Issue with distributed erlang within kubernetes

I’m trying to connect to a remote cluster running on kubernetes and am facing a hard to debug issue. I’ve used kubectl to forward both 4369 and the remote’s node port that happens to be 38903. Running epmd -names I get:

epmd -names
epmd: up and running on port 4369 with data:
name ag at port 38903

Running erl directly I get:

EI_TRACELEVEL=6 erl -name observer -remsh ag@127.0.0.1
Could not connect to "ag@127.0.0.1"

Unfortunately EI_TRACELEVEL doesn’t seem to work here although it will on the next example. Using wireshark to sniff the packages I get the packages SEND_STATUS, SEND_STATUS_OK and SEND_CHALLENGE. So it seems that the local node is not replying with the SEND_CHALLENGE_REPLY (thus EI_TRACELEVEL would be super helpful!). If instead I run:

EI_TRACELEVEL=6 erl_call -n ag@127.0.0.1 -a "erlang length [[1,2,3]]" -h observer

it seems I’m able to connect (and notice that EI_TRACELEVEL works here)

ei_epmd_r4_port: Wed Oct 16 16:02:12 2024: -> PORT2_REQ alive=ag ip=127.0.0.1
ei_epmd_r4_port: Wed Oct 16 16:02:13 2024: <- PORT2_RESP result=0 (ok)
ei_epmd_r4_port: Wed Oct 16 16:02:13 2024:    port=38903 ntype=77 proto=0 dist-high=6 dist-low=5
ei_xconnect: Wed Oct 16 16:02:13 2024: -> CONNECT attempt to connect to ag
ei_xconnect: Wed Oct 16 16:02:13 2024: -> CONNECT connected to remote
recv_status: Wed Oct 16 16:02:13 2024: <- RECV_STATUS (sok)
recv_challenge: Wed Oct 16 16:02:13 2024: <- RECV_CHALLENGE (ok) node = ag@10.2.106.115, flags = 132087741, challenge = 1591521612
send_challenge_reply: Wed Oct 16 16:02:13 2024: -> SEND_CHALLENGE_REPLY (ok) challenge = 1738621192, digest = 0acc9c705f470162fa9bdf8067da8dd5
recv_challenge_ack: Wed Oct 16 16:02:13 2024: <- RECV_CHALLENGE_ACK (ok) digest = 216e7c9646b8dcc1bfbafffc37a36b9c
ei_xconnect: Wed Oct 16 16:02:13 2024: -> CONNECT (ok) remote = ag
-> REG_SEND From: #Pid<observer@ip-192-168-68-58.ec2.internal.0.0.3509> To: rex
   {#Pid<observer@ip-192-168-68-58.ec2.internal.0.0.3509>, {call, erlang, length, [[1, 2, 3]], user}}
<- SEND To: #Pid<observer@ip-192-168-68-58.ec2.internal.0.0.3509>
   {rex, 3}

I can see two new extra packages on wireshark: SEND_CHALLENGE_REPLY and SEND_CHALLENGE_ACK.

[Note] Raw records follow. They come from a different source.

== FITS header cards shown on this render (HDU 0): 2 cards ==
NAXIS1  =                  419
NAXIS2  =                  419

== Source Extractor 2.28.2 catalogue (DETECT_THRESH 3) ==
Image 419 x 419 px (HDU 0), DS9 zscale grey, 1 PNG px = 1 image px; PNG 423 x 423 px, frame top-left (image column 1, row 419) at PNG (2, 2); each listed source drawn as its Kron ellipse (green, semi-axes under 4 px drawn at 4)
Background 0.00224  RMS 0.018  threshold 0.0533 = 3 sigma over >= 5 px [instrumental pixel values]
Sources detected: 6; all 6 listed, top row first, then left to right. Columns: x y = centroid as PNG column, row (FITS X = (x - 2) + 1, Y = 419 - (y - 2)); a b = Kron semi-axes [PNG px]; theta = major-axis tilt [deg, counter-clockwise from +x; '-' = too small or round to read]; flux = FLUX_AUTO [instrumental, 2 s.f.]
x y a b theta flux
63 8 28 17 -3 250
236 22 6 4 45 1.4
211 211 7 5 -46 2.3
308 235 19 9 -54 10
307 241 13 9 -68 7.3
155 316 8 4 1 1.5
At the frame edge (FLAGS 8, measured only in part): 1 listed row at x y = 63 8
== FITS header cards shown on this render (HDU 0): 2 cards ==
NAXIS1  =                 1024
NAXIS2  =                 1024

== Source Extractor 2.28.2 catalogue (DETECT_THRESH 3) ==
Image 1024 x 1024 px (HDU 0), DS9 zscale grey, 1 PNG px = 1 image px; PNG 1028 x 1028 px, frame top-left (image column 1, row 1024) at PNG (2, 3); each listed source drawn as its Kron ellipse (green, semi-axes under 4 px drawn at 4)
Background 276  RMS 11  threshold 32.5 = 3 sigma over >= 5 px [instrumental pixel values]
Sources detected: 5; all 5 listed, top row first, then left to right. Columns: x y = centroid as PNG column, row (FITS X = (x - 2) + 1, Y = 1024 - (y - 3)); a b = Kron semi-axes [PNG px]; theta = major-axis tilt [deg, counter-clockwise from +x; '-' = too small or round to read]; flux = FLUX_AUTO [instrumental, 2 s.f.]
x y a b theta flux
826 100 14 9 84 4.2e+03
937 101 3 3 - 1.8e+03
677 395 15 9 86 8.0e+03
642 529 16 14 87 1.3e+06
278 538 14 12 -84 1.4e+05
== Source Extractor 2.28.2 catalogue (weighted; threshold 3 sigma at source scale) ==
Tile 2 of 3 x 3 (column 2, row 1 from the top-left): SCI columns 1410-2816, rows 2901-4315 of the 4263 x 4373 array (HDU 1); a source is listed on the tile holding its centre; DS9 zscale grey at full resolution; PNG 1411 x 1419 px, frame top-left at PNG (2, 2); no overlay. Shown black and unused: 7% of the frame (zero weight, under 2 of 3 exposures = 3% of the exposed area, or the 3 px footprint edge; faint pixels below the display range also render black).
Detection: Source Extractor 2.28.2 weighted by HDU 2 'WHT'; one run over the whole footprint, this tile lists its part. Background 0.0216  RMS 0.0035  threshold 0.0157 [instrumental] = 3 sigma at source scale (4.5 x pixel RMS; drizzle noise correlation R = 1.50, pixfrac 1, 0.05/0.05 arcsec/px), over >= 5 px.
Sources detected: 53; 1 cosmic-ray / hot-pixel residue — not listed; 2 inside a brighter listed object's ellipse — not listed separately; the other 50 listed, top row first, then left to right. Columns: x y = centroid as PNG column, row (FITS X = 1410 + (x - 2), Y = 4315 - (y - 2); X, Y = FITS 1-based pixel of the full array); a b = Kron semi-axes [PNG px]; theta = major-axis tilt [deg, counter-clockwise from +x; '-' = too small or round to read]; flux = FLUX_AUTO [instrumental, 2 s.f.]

I’ve checked the diff between the two SEND_CHALLENGE message from both commands and they are exactly the same except for the challenge bit (which makes sense).

I’ve checked cookies and they are the same too (if not I don’t think the erl_call would work anyways).

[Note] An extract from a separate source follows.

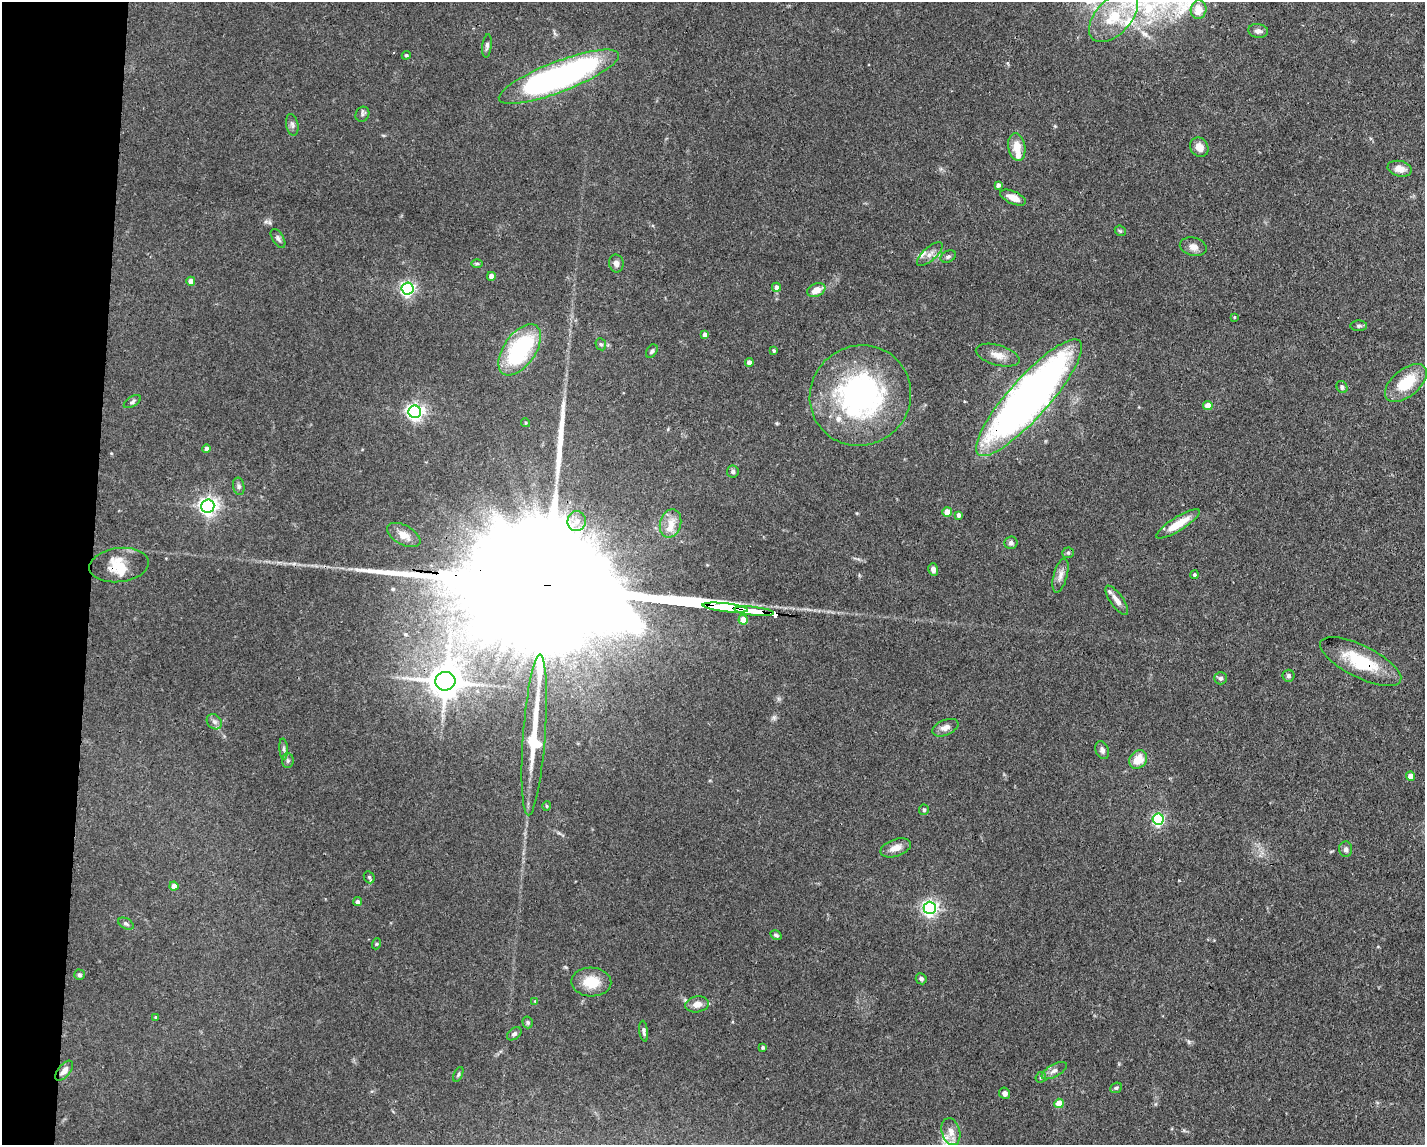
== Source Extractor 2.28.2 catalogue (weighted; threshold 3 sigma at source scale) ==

I’ve read the C source from the recv_challenge function here but couldn’t figure out why it isn’t working.

Can someone help me here? Thanks!

So, it seems that my assumption that the recv_challenge implemented on the C function I’ve linked is incorrect. This is not called during the regular node connection, only on some other tools like erl_call, and that’s why the EI_TRACELEVEL doesn’t affect the output of erl.

It seems the related code is here.

But still no luck on making this work =/

While not an exact answer to your problem, maybe this may help:
https://github.com/danielpilon/kubernetes_observer/blob/main/kubernetes_observer

I’ve tried this script and it basically does what I’m currently doing. The only difference is that it creates a inetrc file with some mappings for when you’re using shortnames, which isn’t my case.

If it never worked I’ll try to debug the cluster and/or connections. But since it works with erl_call I’m lost. Currently I’m following the steps on the erlang code related to it to see if I can at least figure out what is going on, because unfortunately trying to connect to the node simply returns false.